Hace apenas seis meses, Mercor era un ejemplo del auge de la IA. Tras una enorme ronda de financiación Serie C de 350 millones de dólares, la startup de formación de datos de IA alcanzó una asombrosa valoración de 10 mil millones de dólares. Hoy, ese impulso ha sido reemplazado por una serie de crisis en aumento tras una importante filtración de datos.
La anatomía de la brecha
El 31 de marzo, Mercor admitió que había sido atacado por piratas informáticos. Desde entonces, un grupo de piratas informáticos afirmó haber extraído 4 TB de datos robados. Si bien Mercor no ha confirmado oficialmente la autenticidad de los archivos robados, el presunto botín es devastador y, según se informa, incluye:
- Perfiles de candidatos e información de identificación personal (PII).
- Datos del empleador y registros comerciales confidenciales.
- Código fuente propietario y Claves API.
Según se informa, la infracción se vio facilitada por una vulnerabilidad en LiteLLM, una herramienta de código abierto ampliamente utilizada y descargada millones de veces al día. Durante un período de 40 minutos, la herramienta contuvo “malware de recolección de credenciales”: software malicioso diseñado para robar credenciales de inicio de sesión. Esto creó un efecto dominó, en el que se utilizaron credenciales robadas para acceder a más software y cuentas, lo que permitió a los atacantes penetrar más profundamente en los sistemas de Mercor.
Las consecuencias: los gigantes de la industria reconsideran sus asociaciones
En el mundo del desarrollo de la IA, las empresas de formación de datos como Mercor son más que simples proveedores de servicios; son custodios de secretos comerciales. Gestionan conjuntos de datos personalizados y procesos únicos que permiten a los fabricantes de modelos entrenar su IA. Este alto nivel de confianza es la razón por la que empresas como Meta trabajaron anteriormente con Mercor incluso después de invertir 14.300 millones de dólares en su competidor, Scale AI.
Sin embargo, esa confianza ahora está siendo puesta a prueba:
- Meta habría suspendido sus contratos con Mercor de forma indefinida.
- OpenAI está investigando actualmente su propia exposición tras la infracción, aunque no ha puesto fin a su asociación con Mercor en este momento.
- Otros desarrolladores importantes de IA supuestamente están revisando sus relaciones con la empresa mientras sopesan los riesgos de una colaboración continua.
Batallas legales y la controversia sobre la “certificación”

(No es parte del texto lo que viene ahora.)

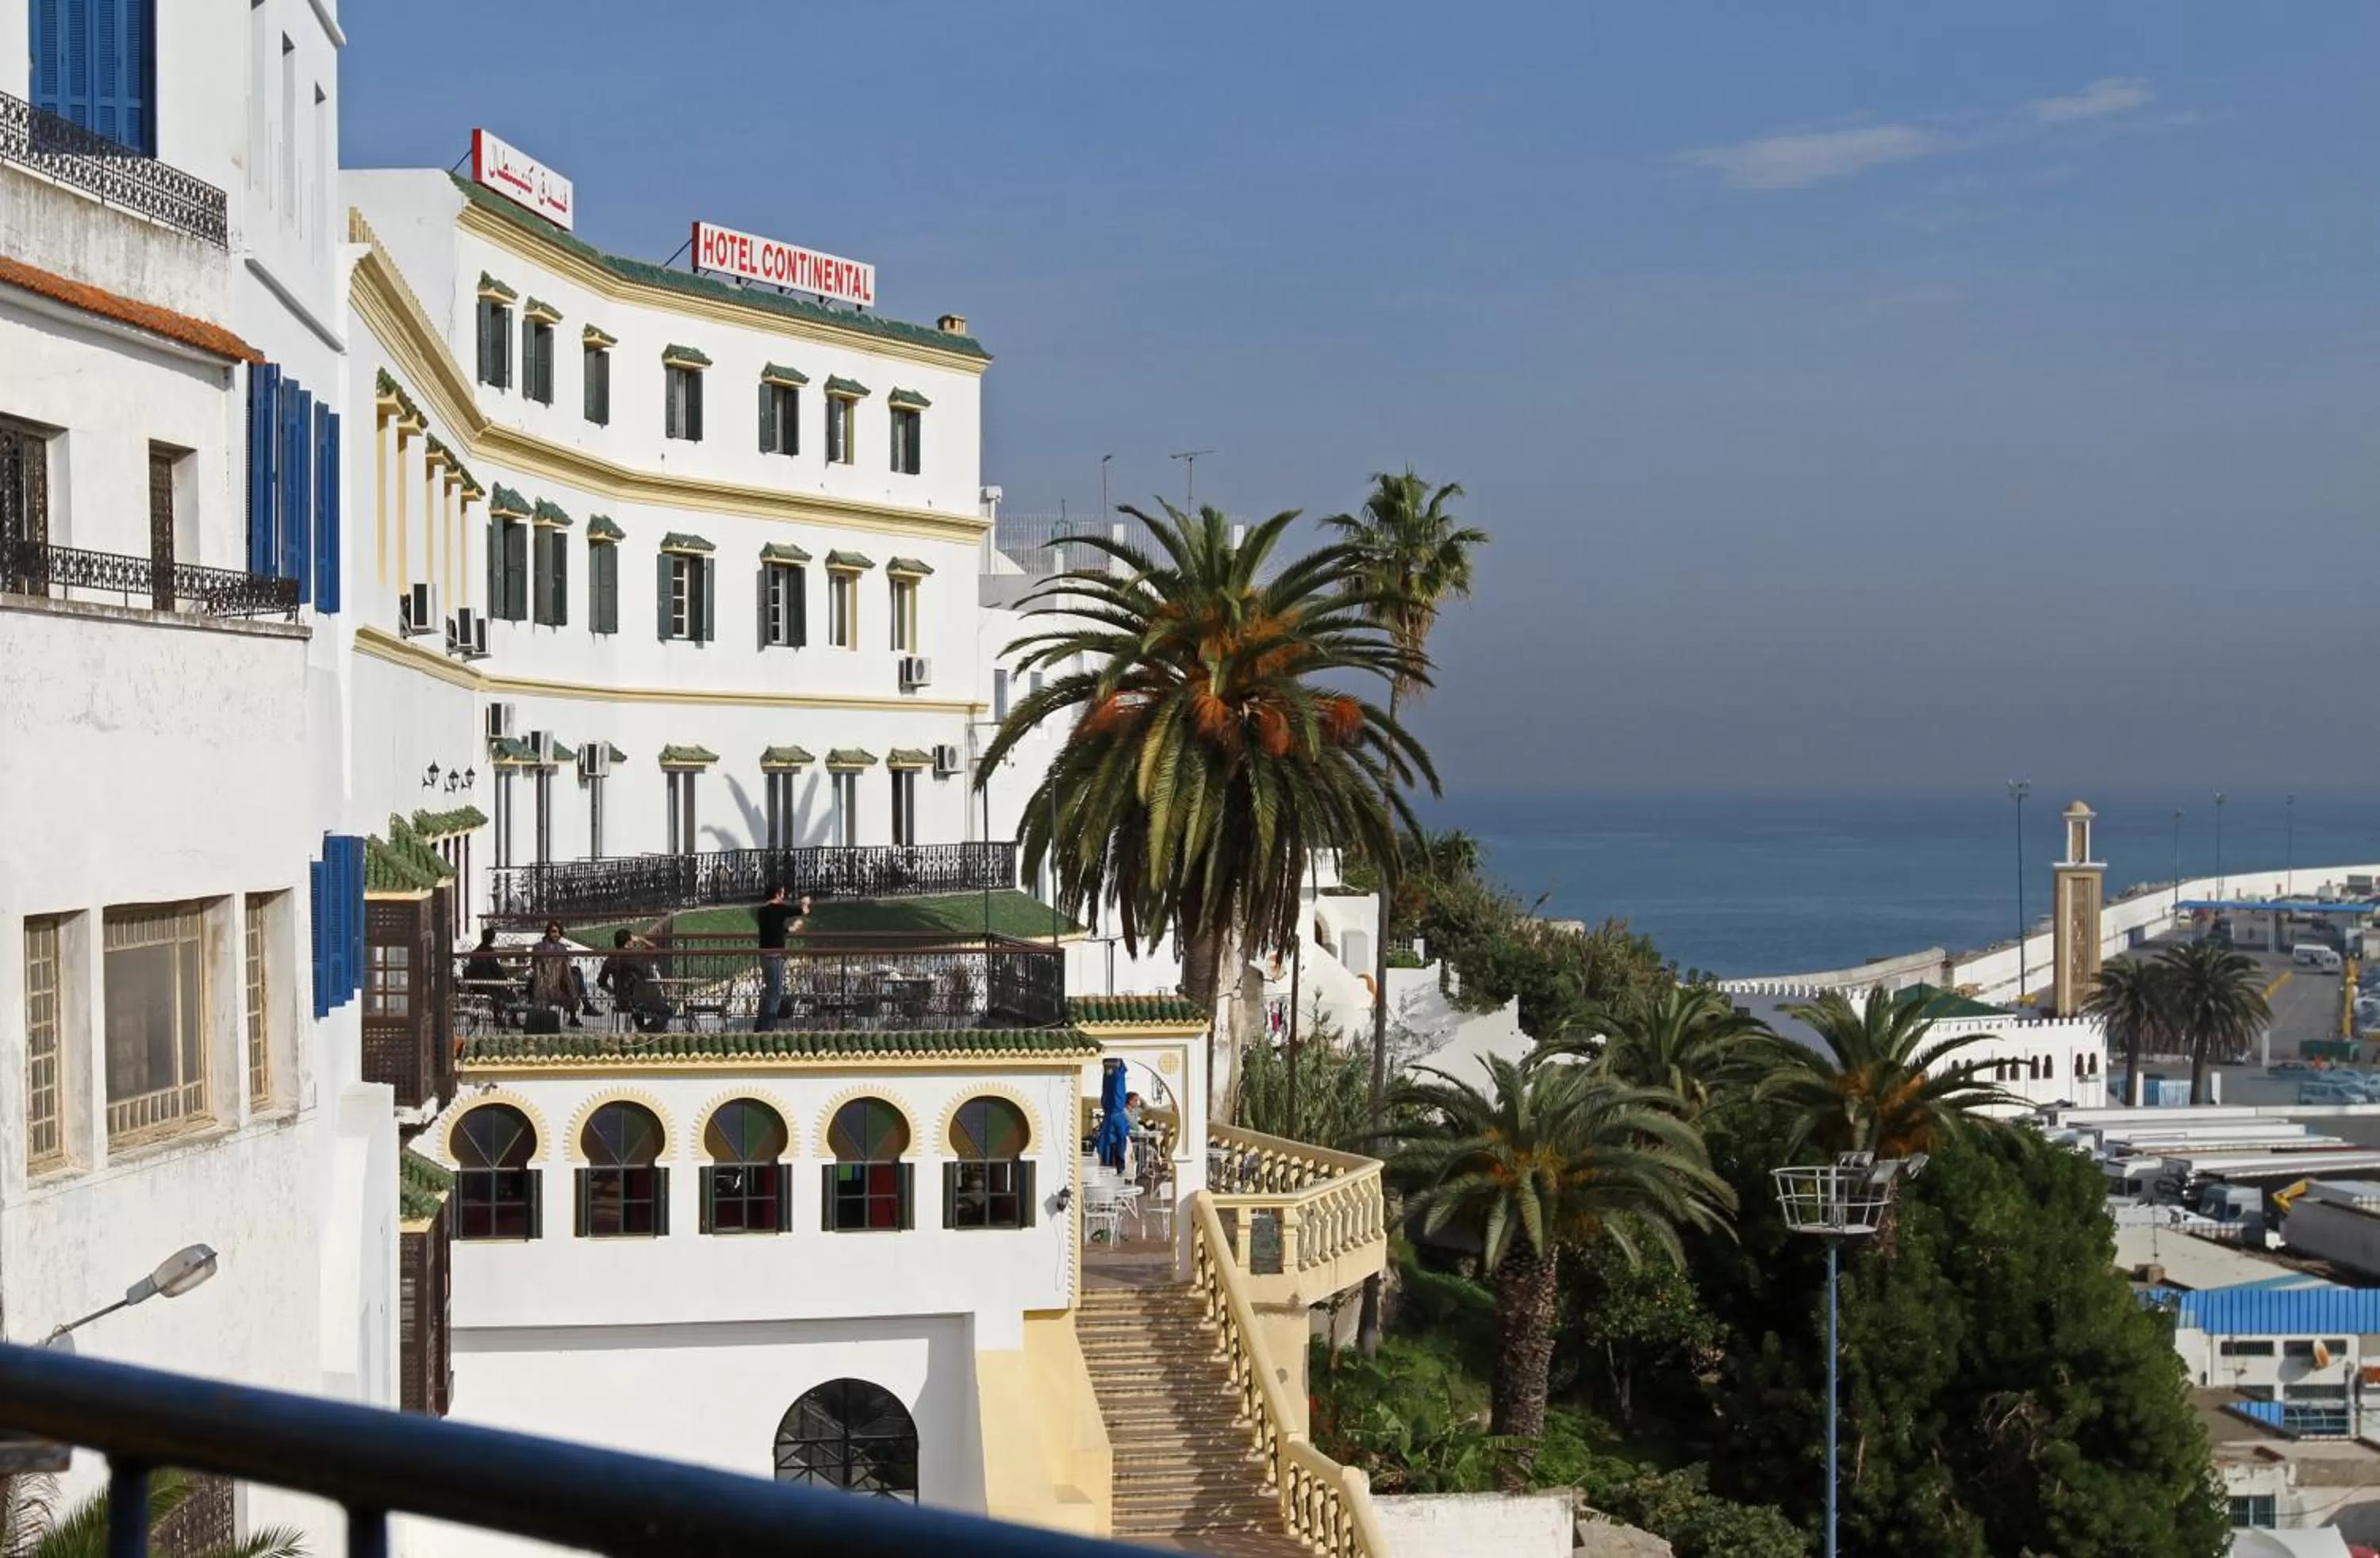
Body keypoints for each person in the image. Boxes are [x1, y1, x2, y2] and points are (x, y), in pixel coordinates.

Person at [753, 887, 810, 1033]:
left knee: (769, 991)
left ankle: (760, 1025)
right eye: (783, 893)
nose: (784, 896)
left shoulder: (762, 911)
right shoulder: (778, 909)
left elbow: (774, 930)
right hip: (775, 957)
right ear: (777, 894)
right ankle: (769, 1028)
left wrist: (791, 929)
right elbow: (803, 911)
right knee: (775, 993)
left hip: (764, 956)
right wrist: (805, 902)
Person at [598, 929, 671, 1034]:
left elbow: (601, 982)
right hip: (641, 1001)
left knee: (637, 1007)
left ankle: (643, 1030)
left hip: (622, 1002)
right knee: (667, 1011)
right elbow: (656, 950)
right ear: (628, 943)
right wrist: (642, 940)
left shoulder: (610, 959)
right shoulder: (638, 955)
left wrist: (615, 993)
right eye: (632, 940)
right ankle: (645, 1030)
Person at [527, 920, 587, 1029]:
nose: (557, 935)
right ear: (548, 932)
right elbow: (535, 966)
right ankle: (581, 1006)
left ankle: (577, 1010)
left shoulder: (562, 948)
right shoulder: (539, 947)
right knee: (575, 977)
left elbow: (565, 970)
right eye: (554, 931)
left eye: (559, 932)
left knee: (574, 977)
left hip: (559, 984)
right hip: (544, 985)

La crisis está pasando del ámbito digital a los tribunales. Al menos cinco contratistas han presentado demandas contra Mercor, alegando la exposición de sus datos personales.
Una demanda en particular ha introducido una compleja red de responsabilidad al nombrar no solo a Mercor, sino también a LiteLLM y Delve como acusados. Esto pone de relieve un tema crítico, que a menudo se pasa por alto en la industria tecnológica: la confiabilidad de las certificaciones de seguridad.
Las certificaciones de seguridad tienen como objetivo garantizar que las empresas cuenten con procesos sólidos para minimizar las amenazas, pero no son un escudo mágico contra ataques sofisticados.
La inclusión de Delve, una startup de cumplimiento de IA, añade una capa de controversia. Un denunciante ha alegado que Delve puede haber utilizado auditores “sellados” y datos falsificados para emitir certificaciones de seguridad. Si bien Delve niega estas afirmaciones, las consecuencias han sido importantes, incluida la pérdida de su relación con Y Combinator. En respuesta al escrutinio, LiteLLM abandonó Delve y está buscando nuevas certificaciones de seguridad a través de un proveedor diferente.
Resumen
Mercor se encuentra actualmente atravesando una tormenta perfecta de robo masivo de datos, pérdida de importantes clientes empresariales y crecientes desafíos legales. El incidente sirve como un claro recordatorio de cómo una sola vulnerabilidad en una popular herramienta de código abierto puede poner en peligro la seguridad de todo el ecosistema de desarrollo de la IA.